Palm said in its latest statement to shareholders that it realized it needed to do something about its sagging sales in early February. On Feb. 17, Palm chief executive Jon Rubenstein organized a committee to explore options. From Feb. 25 to April 1, Palm contacted 16 companies about a possible deal, which could have been anything from licensing Palm’s WebOS operating system to a sale of the company.

Five companies made offers, but the filing only identifies HP. (The only other bidder named was Lenovo). Palm was most interested in offers from HP and two other companies, while the last two wanted to license Palm’s patents. In early March, Palm’s board decided a sale was the best option. HP made its first actual offer on April 13 for $4.75 a share for $1 billion. It asked for 30 days of exclusive negotiations. A second company offered $600 million in cash, and a third company offered a stock deal that would take longer to complete than the other deals.

Palm told HP it would not give an exclusive negotiating period unless HP improved its offer. HP declined. Palm told the other two companies that their bids were not competitive and those companies dropped out. A fourth company then offered $6 to $7 per share with a transaction to take place within 14 days.

On April 18, Palm sent both HP and that fourth company a draft of merger agreements. HP and Palm executives met starting April 20 and HP increased its offer to $5 a share on April 22. Then the fourth bidder dropped its offer to $5.50 a share with provisions that included a $60 million penalty if the deal did not go through. Palm and the fourth bigger tried to work out a deal from April 23 to April 25, to no avail.

Rubinstein told HP on April 24 that its offer wasn’t competitive and that it had to “significantly and immediately” improve its offer to stay in the bidding. HP raised its offer to the winning $5.70 a share bid that day. Rubinstein told the fourth company that he had a better offer on April 25. That company responded by telling Palm it would offer to buy its patents and take a non-exclusive license on WebOS for $800 million.

Palm’s board considered that offer and turned it down. Then HP and Palm entered into negotiations from April 24 to April 28. On April 28, the merger was announced.

### YOUR ASSIGNMENT
For each statement, say yes or no according to the passage on Palm's sale above, and quote the words from it that decide the answer. 1. HP's first actual offer was $4.75 a share. 2. Palm granted HP the 30 days of exclusive negotiations it asked for. 3. Palm's board accepted the $800 million offer for its patents and a license on WebOS.

### DATA EXCERPTS
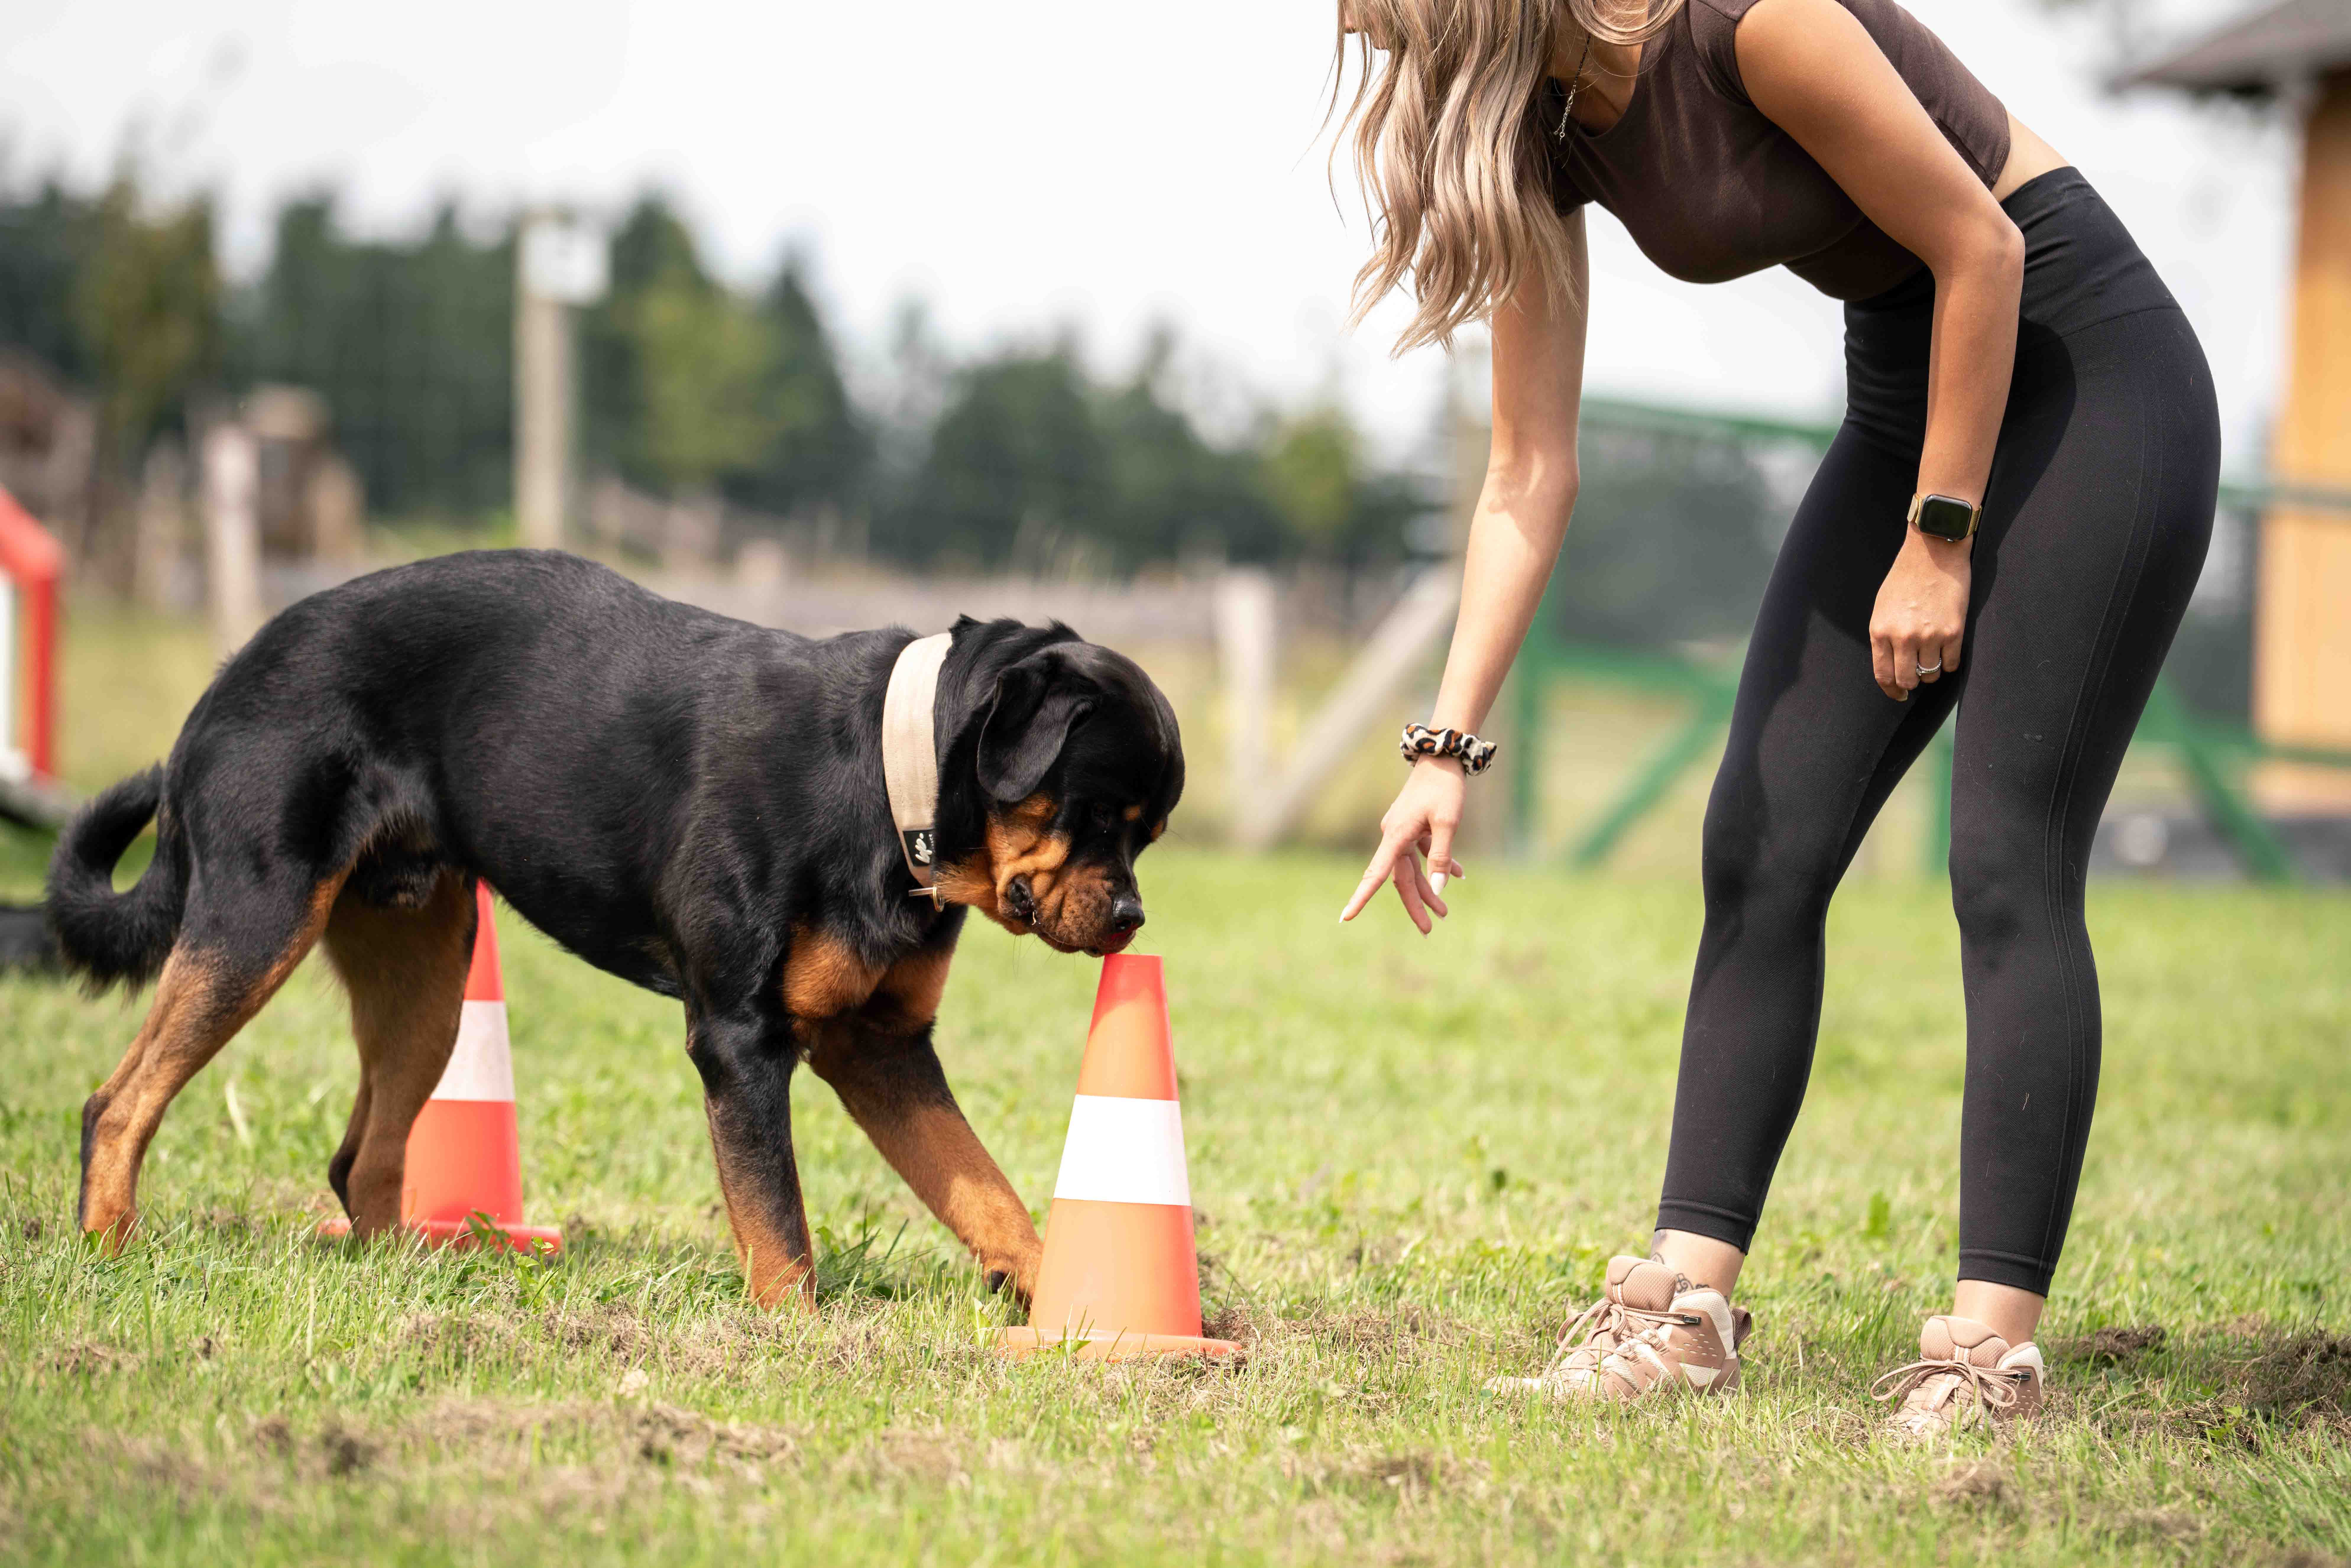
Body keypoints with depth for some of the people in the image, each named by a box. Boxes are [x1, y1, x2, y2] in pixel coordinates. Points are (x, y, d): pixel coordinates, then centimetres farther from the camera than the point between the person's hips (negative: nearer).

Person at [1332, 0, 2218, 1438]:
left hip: (2088, 362, -8)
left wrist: (1939, 538, -14)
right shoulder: (1538, 132, -1)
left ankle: (1995, 1344, -14)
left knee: (2011, 864, -14)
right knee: (1764, 850, 0)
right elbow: (1534, 472, 1)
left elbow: (1981, 246, -18)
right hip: (1907, 387, 8)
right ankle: (1687, 1306, 1)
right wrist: (1450, 745, -4)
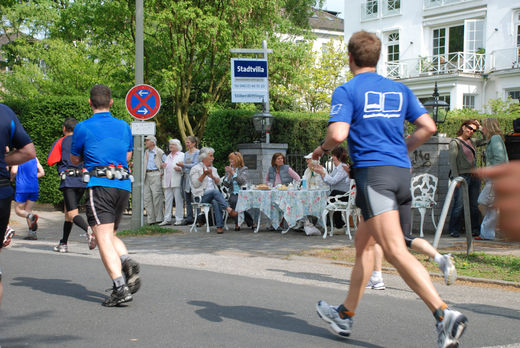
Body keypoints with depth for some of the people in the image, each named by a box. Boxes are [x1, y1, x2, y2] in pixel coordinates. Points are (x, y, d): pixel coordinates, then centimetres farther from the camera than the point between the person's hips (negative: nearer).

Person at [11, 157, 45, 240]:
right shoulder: (34, 158, 12)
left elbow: (14, 171, -13)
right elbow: (42, 173, 8)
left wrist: (12, 178, 8)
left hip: (22, 187, -4)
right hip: (34, 188, 4)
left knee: (18, 210, 6)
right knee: (28, 210, 13)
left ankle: (31, 216, -26)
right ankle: (32, 233, 0)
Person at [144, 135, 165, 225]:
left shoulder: (159, 152, -2)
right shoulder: (146, 152, 19)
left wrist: (163, 173, -9)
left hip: (156, 175, -7)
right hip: (147, 176, 7)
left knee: (156, 197, -8)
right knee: (147, 197, 2)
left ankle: (159, 218, -2)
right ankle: (151, 219, 5)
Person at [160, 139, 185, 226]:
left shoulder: (182, 155, 5)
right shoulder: (168, 156, 25)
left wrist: (179, 169, -23)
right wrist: (162, 166, 7)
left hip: (177, 180, -6)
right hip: (167, 181, 6)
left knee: (178, 200, -5)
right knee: (167, 200, 4)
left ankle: (179, 219, -2)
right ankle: (167, 219, 7)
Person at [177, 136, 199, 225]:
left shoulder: (197, 152, -5)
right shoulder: (186, 153, 19)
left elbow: (195, 165, -13)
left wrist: (184, 165, -19)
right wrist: (180, 167, -3)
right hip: (186, 177, 8)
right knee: (187, 198, 5)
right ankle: (189, 218, 8)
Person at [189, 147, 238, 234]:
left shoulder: (213, 169, 23)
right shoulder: (196, 168, 5)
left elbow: (218, 182, 10)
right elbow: (195, 184, -7)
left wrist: (212, 176, -10)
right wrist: (204, 175, -17)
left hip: (213, 194, 4)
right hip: (202, 196, -4)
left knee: (216, 202, -33)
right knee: (215, 191, -36)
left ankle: (219, 226, -40)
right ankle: (229, 209, -44)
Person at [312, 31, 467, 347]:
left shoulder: (347, 91, -1)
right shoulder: (399, 89, 16)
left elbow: (338, 134, -14)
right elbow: (428, 127, 11)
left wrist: (322, 149, 8)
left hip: (373, 173, -7)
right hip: (402, 172, 7)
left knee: (396, 251, -16)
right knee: (364, 243, 19)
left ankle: (444, 313, -31)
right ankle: (345, 315, 30)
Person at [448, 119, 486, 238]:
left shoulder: (472, 142, 16)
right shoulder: (455, 142, -1)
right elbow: (452, 161, -7)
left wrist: (480, 127, 16)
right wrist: (456, 177, -15)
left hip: (474, 176, 6)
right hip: (462, 177, -6)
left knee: (474, 205, 6)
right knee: (459, 205, -8)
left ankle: (475, 229, 13)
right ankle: (454, 230, 1)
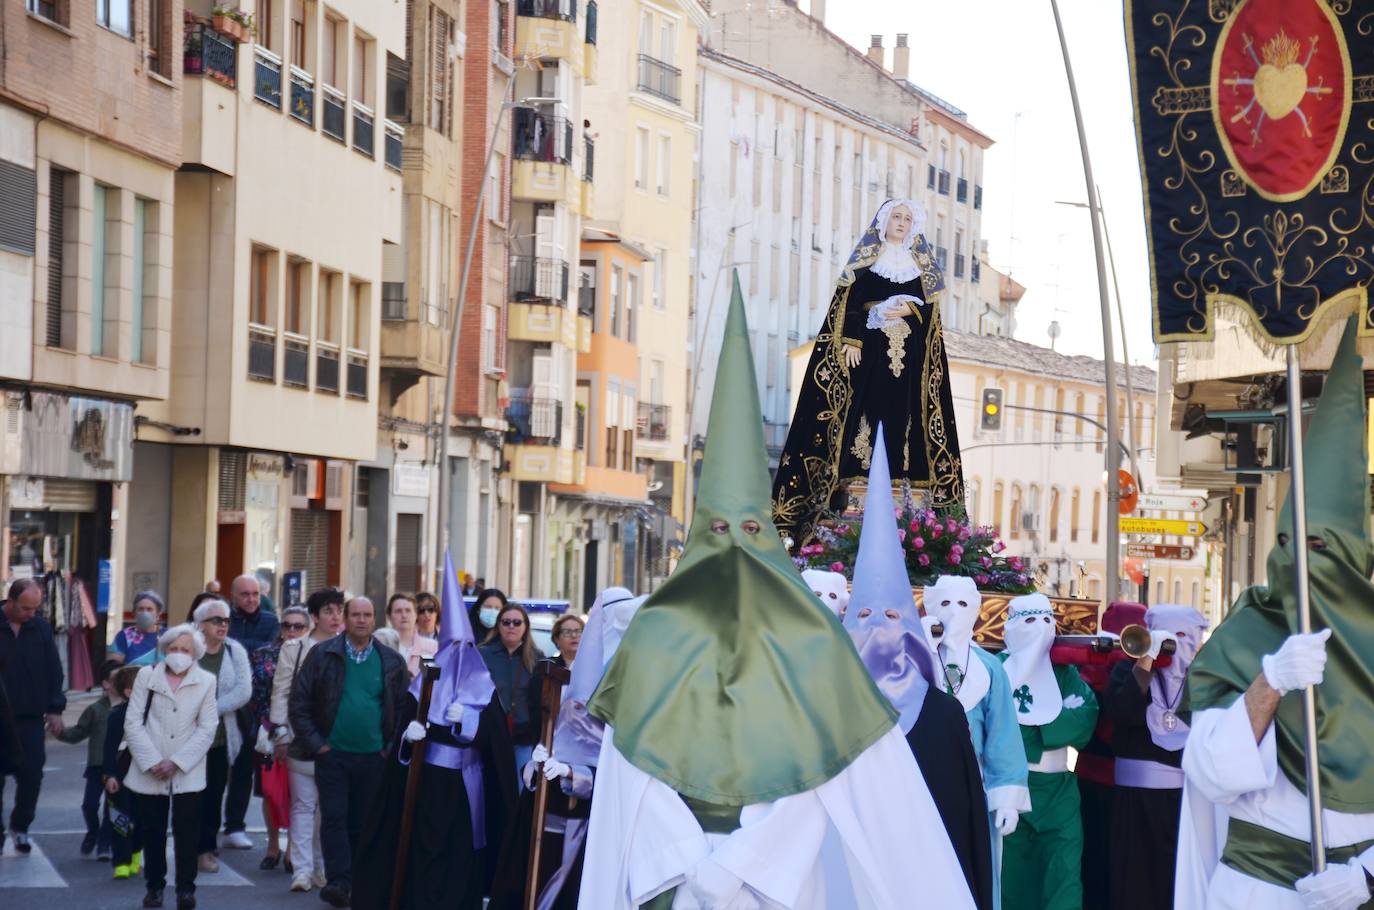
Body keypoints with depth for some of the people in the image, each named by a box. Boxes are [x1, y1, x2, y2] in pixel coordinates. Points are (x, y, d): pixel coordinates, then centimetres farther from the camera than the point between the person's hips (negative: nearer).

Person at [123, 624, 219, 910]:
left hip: (188, 775, -1)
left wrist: (176, 762, -10)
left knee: (187, 832, -3)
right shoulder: (147, 676, 5)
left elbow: (207, 728, -2)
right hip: (149, 773, 1)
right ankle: (154, 885, 20)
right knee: (151, 831, 7)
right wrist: (152, 762, -9)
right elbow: (133, 722, 0)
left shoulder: (206, 682, 2)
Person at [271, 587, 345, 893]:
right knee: (303, 804, 0)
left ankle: (322, 868, 15)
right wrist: (280, 734, 1)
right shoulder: (294, 648, 4)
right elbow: (281, 692, 5)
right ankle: (302, 870, 0)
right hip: (303, 738, -1)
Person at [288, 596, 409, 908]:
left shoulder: (392, 662, 4)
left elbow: (406, 707, 9)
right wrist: (314, 743, -5)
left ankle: (359, 883, 14)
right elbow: (299, 703, 0)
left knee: (362, 822, 6)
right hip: (332, 753, -1)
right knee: (334, 818, -7)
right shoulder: (322, 655, -1)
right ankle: (338, 881, -8)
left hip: (373, 757, 1)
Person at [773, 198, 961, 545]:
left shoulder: (921, 265, 15)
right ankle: (847, 484, -12)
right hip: (870, 350, -3)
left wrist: (910, 311, -11)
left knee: (902, 416, -3)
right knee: (861, 412, -10)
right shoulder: (865, 259, 7)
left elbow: (931, 309, 9)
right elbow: (849, 303, -1)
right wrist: (851, 341, -13)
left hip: (908, 355, 3)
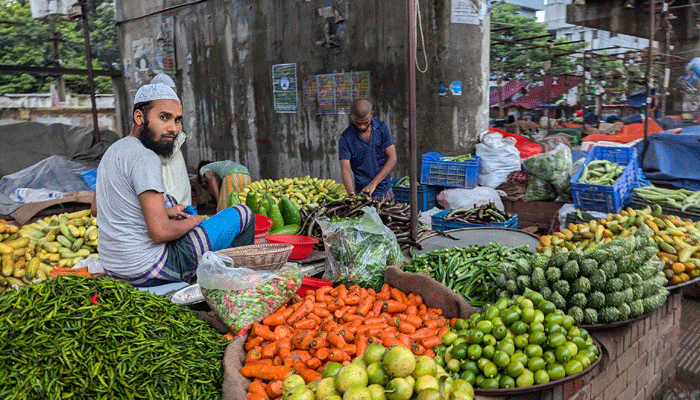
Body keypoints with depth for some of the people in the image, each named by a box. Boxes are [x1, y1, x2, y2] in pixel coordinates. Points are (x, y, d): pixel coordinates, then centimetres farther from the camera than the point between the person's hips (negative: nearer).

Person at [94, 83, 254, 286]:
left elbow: (97, 208, 20)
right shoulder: (144, 159, -20)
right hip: (148, 271, -10)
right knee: (242, 215, -4)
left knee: (170, 201, 34)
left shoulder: (113, 151, 9)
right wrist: (193, 221, -4)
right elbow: (160, 232, -25)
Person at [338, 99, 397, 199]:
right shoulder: (345, 138, -6)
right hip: (361, 193, -2)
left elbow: (392, 159, -4)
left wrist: (373, 184, -14)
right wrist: (352, 195, -28)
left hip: (385, 191, 2)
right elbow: (345, 169, -12)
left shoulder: (382, 128, 0)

### YOUR RESPONSE
1. Yes: "HP made its first actual offer on April 13 for $4.75 a share for $1 billion."
2. No: "Palm told HP it would not give an exclusive negotiating period unless HP improved its offer."
3. No: "Palm’s board considered that offer and turned it down."